--- Consignes ---
1. Répondez aux questions suivantes à l'aide de l'extrait sur les propositions du RN :
(a) À quel montant le minimum retraite est-il fixé aujourd'hui ?
(b) Quel minimum mensuel Jean-Luc Mélenchon propose-t-il ?
(c) Jusqu'à quel niveau de salaire le RN propose-t-il une hausse de 10 % ?
2. Rédigez la suite de l'extrait sur les propositions du RN à partir de sa dernière phrase.

─── Extrait choisi

Marine Le Pen promet aussi un minimum retraite de 1 000 euros par mois. C’est une mesure extrêmement faible objectivement et relativement aux autres propositions. Ce minimum est aujourd’hui fixé à 917 euros. Le coût de cette mesure sera d’ailleurs de seulement 3 milliards d’euros, selon le RN. Or on note que sept candidats sur douze promettent de relever ce minimum. Certes, cinq des sept sont classés à gauche, mais Marine Le Pen est la moins-disante sur le sujet avec Anne Hidalgo. Emmanuel Macron propose un minimum de 1 100 euros mensuels, Fabien Roussel de 1 200 euros et Jean-Luc Mélenchon de 1 400 euros.

Un projet qui s’oppose au monde du travail

Sur les salaires, loin d’un « généreux paquet keynésien » évoqué par l’étude du Cevipof, le RN propose des accords d’entreprise où ces dernières accepteraient de relever les salaires de 10 % jusqu’à trois Smic, moyennant un allègement de cotisation. C’est une formule proche de celle de Valérie Pécresse, qui entend baisser les cotisations pour relever de 10 % les salaires, mais plus souple pour les entreprises qui peuvent accepter ou refuser en fonction de leurs intérêts.

Cette formule ne saurait être considérée comme une formule de gauche. D’abord, parce qu’elle mine la Sécurité sociale en sapant les cotisations des salariés, donc la solidarité interne au monde du travail. Ensuite parce que ces baisses de cotisations conduisent à une « étatisation » de fait des assurances sociales qui, in fine, les affaiblit en les faisant dépendre de la gestion de l’État et des dépenses publiques. Enfin, parce que ces hausses de salaire dépendront du bon vouloir des entreprises et sont donc centrées sur la nécessité de préserver le profit et non de rééquilibrer la répartition de la création de valeur.

──────
─── Relevé des données

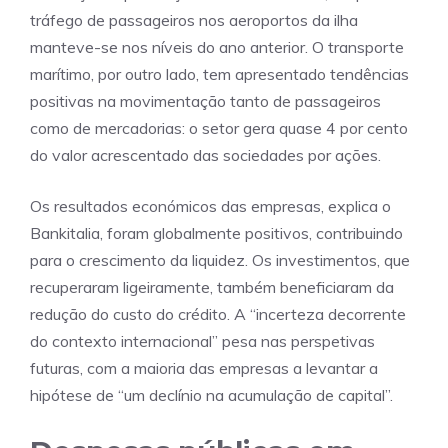
tráfego de passageiros nos aeroportos da ilha
manteve-se nos níveis do ano anterior. O transporte
marítimo, por outro lado, tem apresentado tendências
positivas na movimentação tanto de passageiros
como de mercadorias: o setor gera quase 4 por cento
do valor acrescentado das sociedades por ações.
Os resultados económicos das empresas, explica o
Bankitalia, foram globalmente positivos, contribuindo
para o crescimento da liquidez. Os investimentos, que
recuperaram ligeiramente, também beneficiaram da
redução do custo do crédito. A “incerteza decorrente
do contexto internacional” pesa nas perspetivas
futuras, com a maioria das empresas a levantar a
hipótese de “um declínio na acumulação de capital”.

──────

--- Réponses dans l'ordre ---
1.
(a) 917 euros.
(b) 1 400 euros.
(c) Jusqu'à trois Smic.

2.
Pour finir, rappelons, comme évoqué précédemment, un élément du programme économique du RN qui conduit à exclure entièrement l’hypothèse d’un programme « social », « de gauche » ou même d’un programme historiquement « le plus à gauche » du RN : la « priorité nationale », qui « réserverait aux Français l’accès à certaines prestations sociales » et à certains services publics. Cette mesure est donc une mesure économique visant à appauvrir une partie des ménages résidant en France.

Le chiffrage du RN propose une économie de 16 milliards d’euros, ce qui pèsera considérablement sur la consommation et la demande, et sera à peine compensé par les autres mesures de soutien du pouvoir d’achat. De telles mesures frapperaient directement une partie du monde du travail et indirectement l’ensemble des travailleurs.

En conclusion, la présence de « mesures sociales » dans le programme de Marine Le Pen ne doit pas cacher que la logique globale de ce programme est entièrement compatible avec l’ordre néolibéral. Son équilibre semble même clairement pencher davantage à droite qu’en 2017.